### Exercise aim
The expected output is an exact copy of the lines from the one containing "coffee table: present" through the final line of the entries below, with no images.

--- Available records Enclosed Below ---

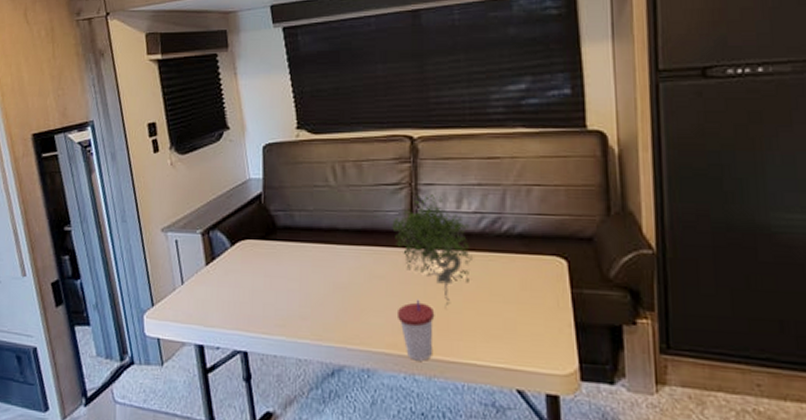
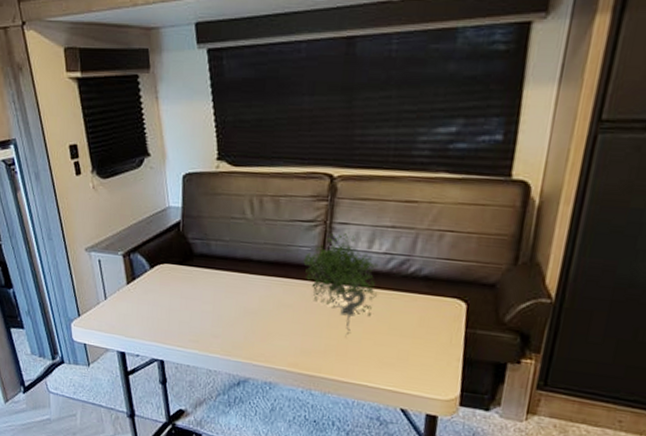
cup: present [396,299,435,361] -> none [300,327,336,379]

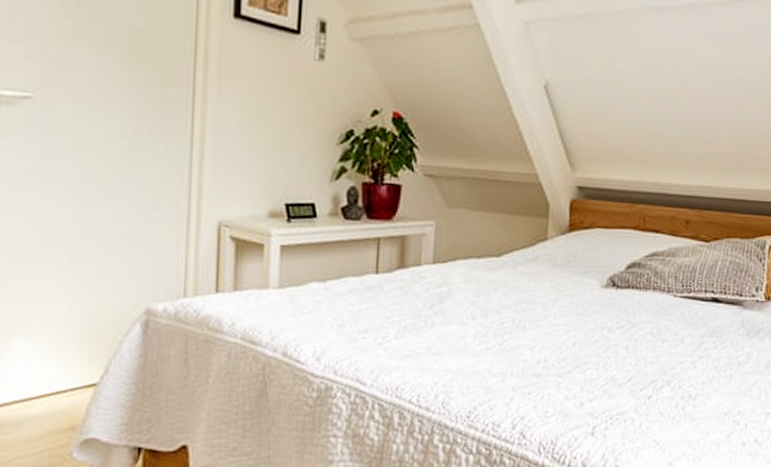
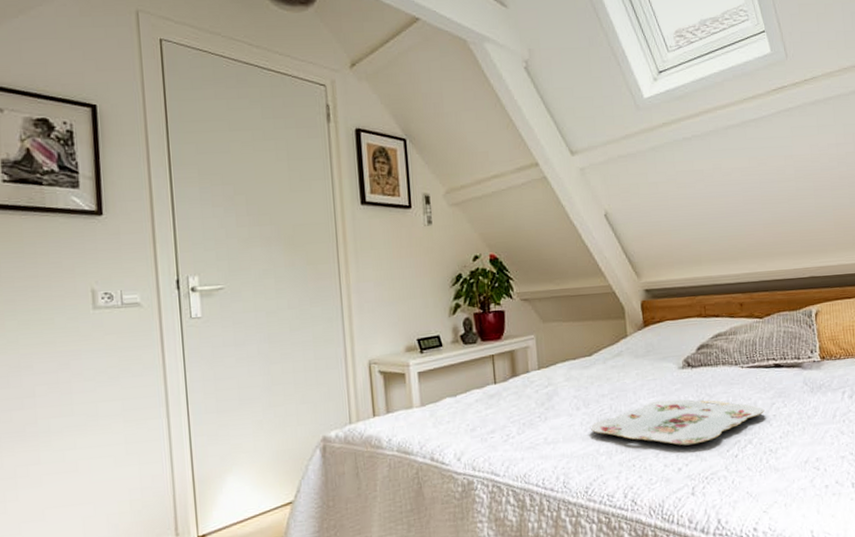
serving tray: none [486,321,691,378] -> present [591,399,765,446]

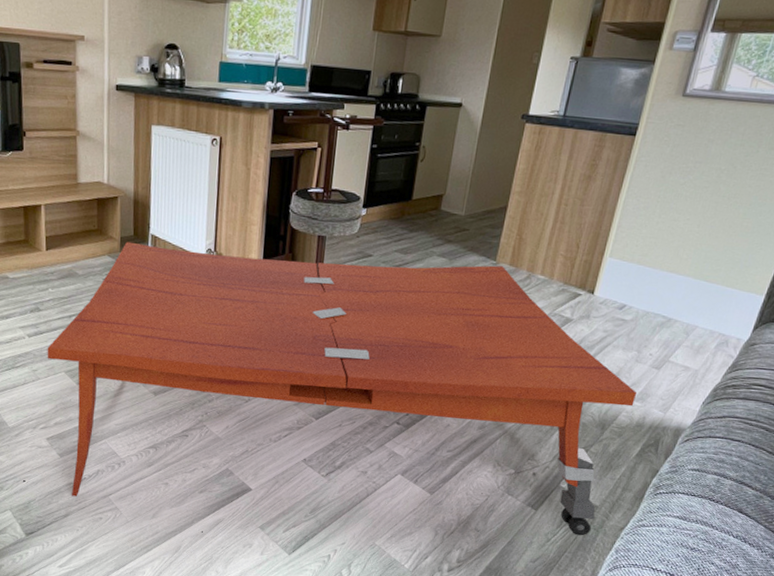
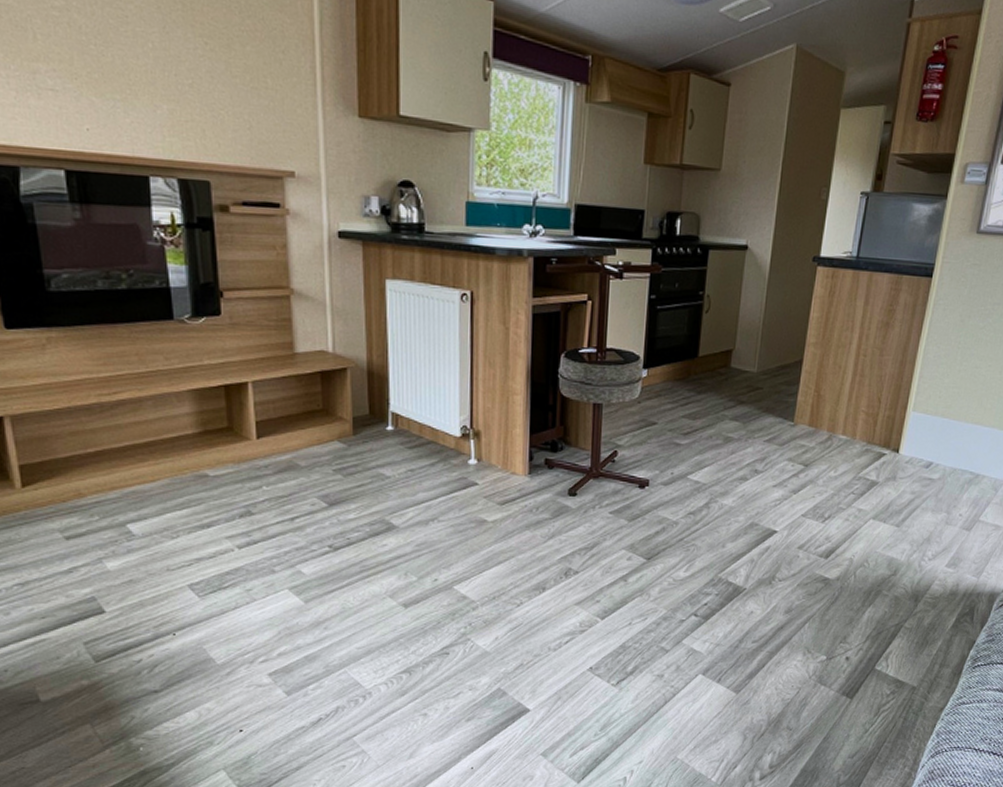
coffee table: present [47,241,638,536] -> none [264,422,949,743]

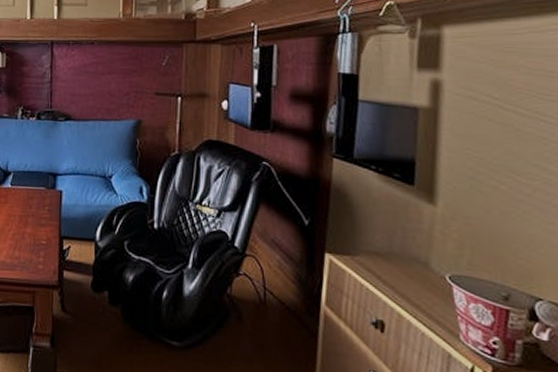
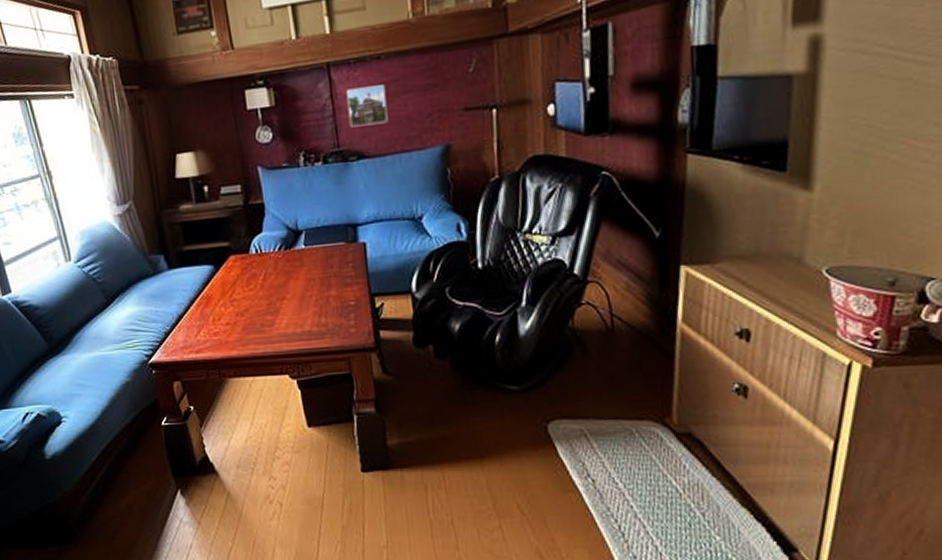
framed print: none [62,63,95,95] -> present [346,84,388,128]

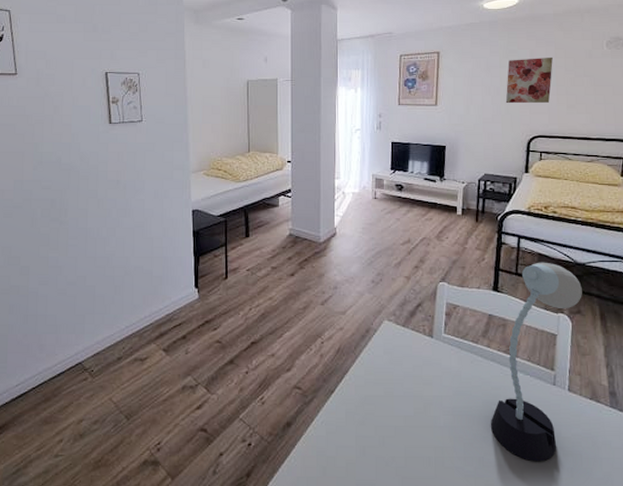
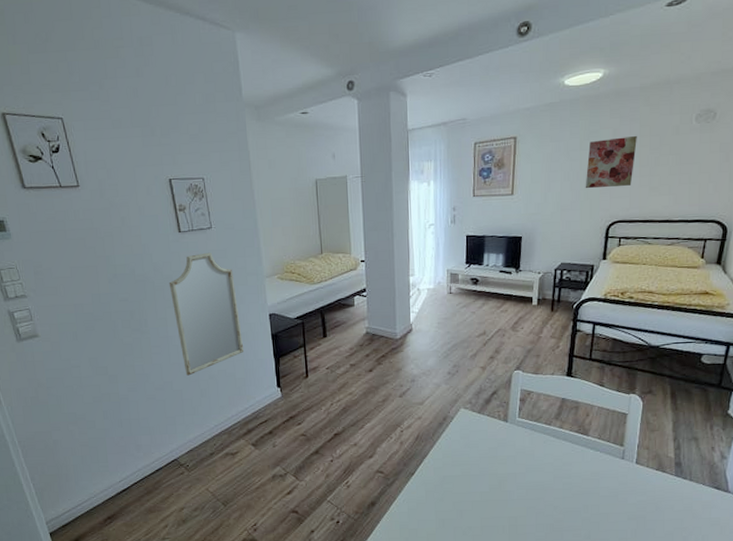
home mirror: none [94,145,164,271] -> present [168,252,244,376]
desk lamp: present [490,262,582,462] -> none [560,346,655,526]

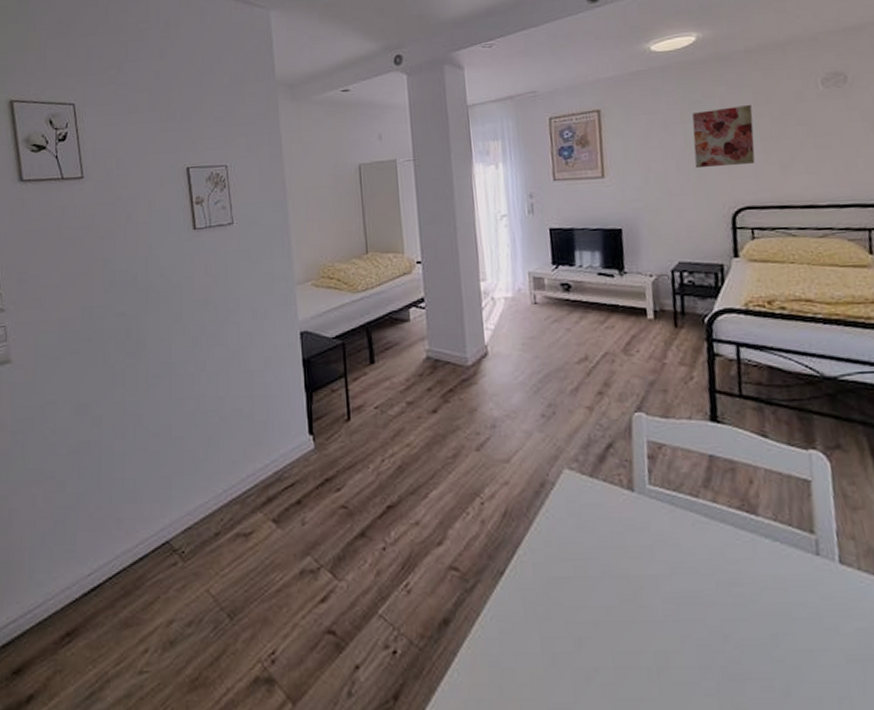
home mirror: present [168,252,244,376] -> none [177,253,267,417]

--- End of Enclosed Available records ---

### Expected answer
coffee table: present [47,241,638,536] -> none [264,422,949,743]

framed print: none [62,63,95,95] -> present [346,84,388,128]

home mirror: none [94,145,164,271] -> present [168,252,244,376]
desk lamp: present [490,262,582,462] -> none [560,346,655,526]

home mirror: present [168,252,244,376] -> none [177,253,267,417]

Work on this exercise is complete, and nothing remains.